Run more set plays for Kucherov off faceoffs
Kucherov has a cannon as a one-timer, and yet the only time the Lightning flex him out like this is on the power play. Instead, to increase Kucherov’s opportunities, it would be worth having him switch with the right defenseman on offensive-zone faceoffs and let him try to swat it from the top of the right circle like he does in this instance against Montreal.

Barely three seconds have elapsed before the puck is being fished out of the net.

In this clip against Detroit, four seconds have been stolen from the play clock.

This is surely better than the banal sets the Lightning run for Kucherov at even-strength now, like when he arcs toward the middle for a long-distance lob after the defenseman tugs the winger and then kicks it back toward Kucherov. (Kucherov struck against Calgary off this set, no doubt aided by the Yanni Gourde screen.) Granted, what circle the Lightning are taking the draw from matters, but if it is the left circle, Kucherov should be isolated as a shooter for a one-timer on every opportunity.

Allow Kucherov to take the two minutes on the power play
With J.T. Miller gone, Cirelli should take the net-front role on the first power play.

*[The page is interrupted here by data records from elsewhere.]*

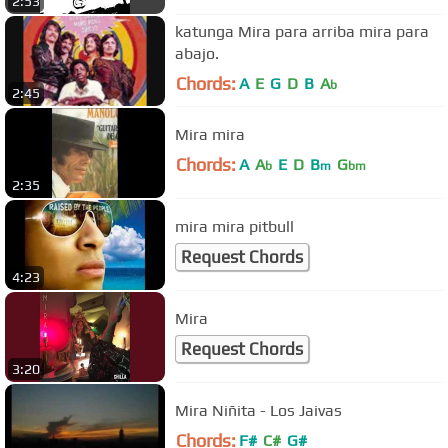
2:53
katunga Mira para arriba mira para
abajo.
Chords:
A
E
G
D
B
A
b
2:45
Mira mira
Chords:
A
A
E
D
B
G
b
m
bm
2:35
mira mira pitbull
Request Chords
4:23
Mira
Request Chords
3:20
Mira Niñita - Los Jaivas
Chords:
F#
C#
G#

But the second power play unit was weak last season, and the drop-off was always dramatic after Kucherov and Co. left the ice. This season the Lightning could use the second unit to increase Kucherov's shot volume and as a lab for new ways they want to move Kucherov around the power play.

One idea is to have Kucherov switch into the bumper spot. Another is to have a puck-handler slide down the wing and have Kucherov dive to the weak side off the puck or flash to a higher area. Regardless, Kucherov should not always be inert, even though it is tempting. His one-timer is ferocious, and a permanent spot on the second unit would mean power-play time where Kucherov doesn't have to share the puck with Stamkos or Point. The Lightning would be wise to use the 82 games to determine a batch of routes he could run on the man advantage. Otherwise, a magnificent advantage the Lightning have of three great shooters spread across can become dull.

The Lightning playoff exit is something they must grapple with for the rest of the summer and into next season. That means reassessing players’—even stars’—roles. I am dubious that Kucherov takes commands from coach Jon Cooper. He is the best player on the team, and maybe in the NHL, so he plays the way he sees fit.

The reality is that the Lightning play better when they sling rubber on net. Players move their feet, deflections and rebounds occur, and it leads to an engaged forecheck and cycle. If Kucherov had his druthers, he might seek more balance. But we live in a world that doesn’t cater to personal preference. In this existence, pragmatism achieved through adaption rules the day. The Lightning will thrive if Kucherov embraces life as a gunslinger.